Monday, July 23, 2018

BRK Changes BuyBack Policy to Remove 1.2 Times Book Value Restriction

Since 2012, Berkshire (BRK.A) has restricted buybacks to prices below 120 percent of the stock's book value, which is an estimate of the company's value after liabilities are subtracted from assets.
Given the company's massive cash pile of $120B+ , the rule change Remove 1.2 Times Book Value Restriction for share buybacks. It will not do so if it reduces its cash below $20 billion.

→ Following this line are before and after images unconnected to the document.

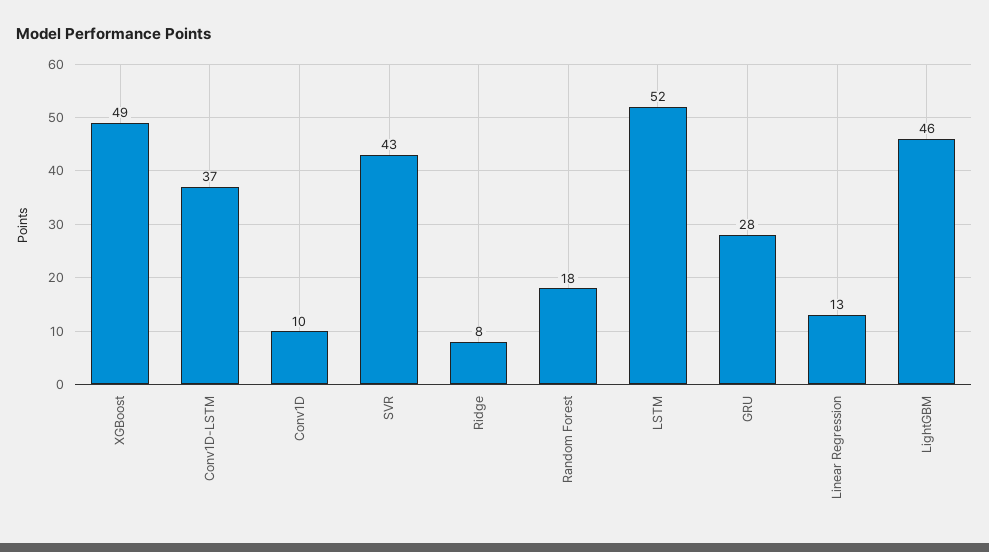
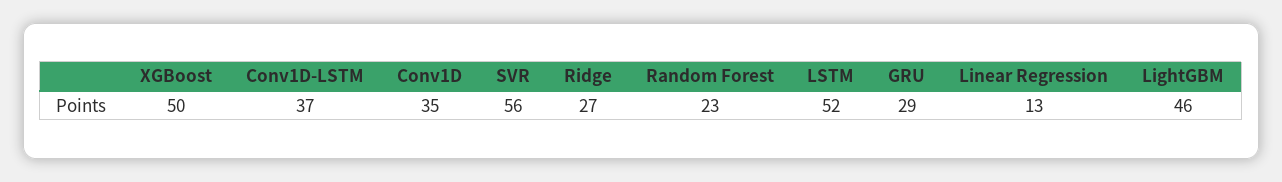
  {
-   "XGBoost": 49,
+   "XGBoost": 50,
    "Conv1D-LSTM": 37,
-   "Conv1D": 10,
+   "Conv1D": 35,
-   "SVR": 43,
+   "SVR": 56,
-   "Ridge": 8,
+   "Ridge": 27,
-   "Random Forest": 18,
+   "Random Forest": 23,
    "LSTM": 52,
-   "GRU": 28,
+   "GRU": 29,
    "Linear Regression": 13,
    "LightGBM": 46
  }

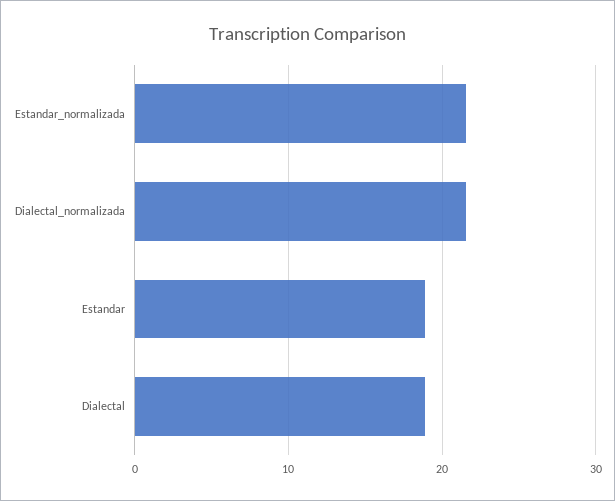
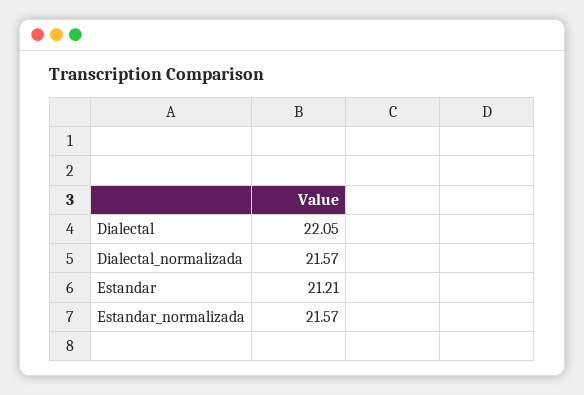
  {
    "Estandar_normalizada": 21.57,
    "Dialectal_normalizada": 21.57,
-   "Estandar": 19,
+   "Estandar": 21.21,
-   "Dialectal": 19
+   "Dialectal": 22.05
  }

BRK has not done a good job deploying capital over last 3 years. A share buyback at $125 to $145 range over last 2-3 years would have been a good use of excess capital in the absence of any meaningful acquisitions.

GOOGL 2Q2018 Results Analysis - Revenue UP 26% Year Over Year

GOOGL Revenues up 26% Year Over Year to $26B (32.5B revenue - TAC 6.5B) and excluding currency gains organic growth in revenue was 23%. GOOGL expected revenue for 2018 will be > 100B. The current valuation is in range of $850B. So it is trading at 8 times revenue. 

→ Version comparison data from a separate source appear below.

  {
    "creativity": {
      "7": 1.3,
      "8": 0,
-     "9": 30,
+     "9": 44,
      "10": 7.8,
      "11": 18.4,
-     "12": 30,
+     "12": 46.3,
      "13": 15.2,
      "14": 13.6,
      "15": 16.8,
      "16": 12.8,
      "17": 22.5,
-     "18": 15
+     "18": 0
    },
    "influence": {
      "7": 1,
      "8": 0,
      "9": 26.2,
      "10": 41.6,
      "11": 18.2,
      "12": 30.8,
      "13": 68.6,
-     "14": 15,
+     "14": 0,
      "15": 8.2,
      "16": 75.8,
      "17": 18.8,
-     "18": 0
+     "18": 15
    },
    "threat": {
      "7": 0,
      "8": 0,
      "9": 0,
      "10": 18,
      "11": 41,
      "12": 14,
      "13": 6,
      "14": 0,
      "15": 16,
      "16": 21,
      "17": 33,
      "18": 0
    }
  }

Profit will depend on operating margin which has been shrinking steadily over the years. GOOGL also has excess net cash balance of $120B+ which is $150+/share. 

Excluding the fines EPS for the quarter would be $11.75. So on an annualized basis GOOGL is currently earning $50 EPS. So excluding cash ($150 per share) GOOGL can be considered as trading at 22 times Forward earnings [($1200-$150)/50]. 

If GOOGL can continue to grow top line at 24% per year over next 4 years to 2022 then revue will double and earnings will double if margins remain comparable. So an investor today at $1200 needs to hope for this to happen to start making 10% business  return per year 4-5 years from today and hope the business is sustainable in the long run. 

The economics on the shares purchase a year ago at $950 per share are 6.25% earnings yield currently if we exclude the $150/share cash and divide EPS $50 by share price $800.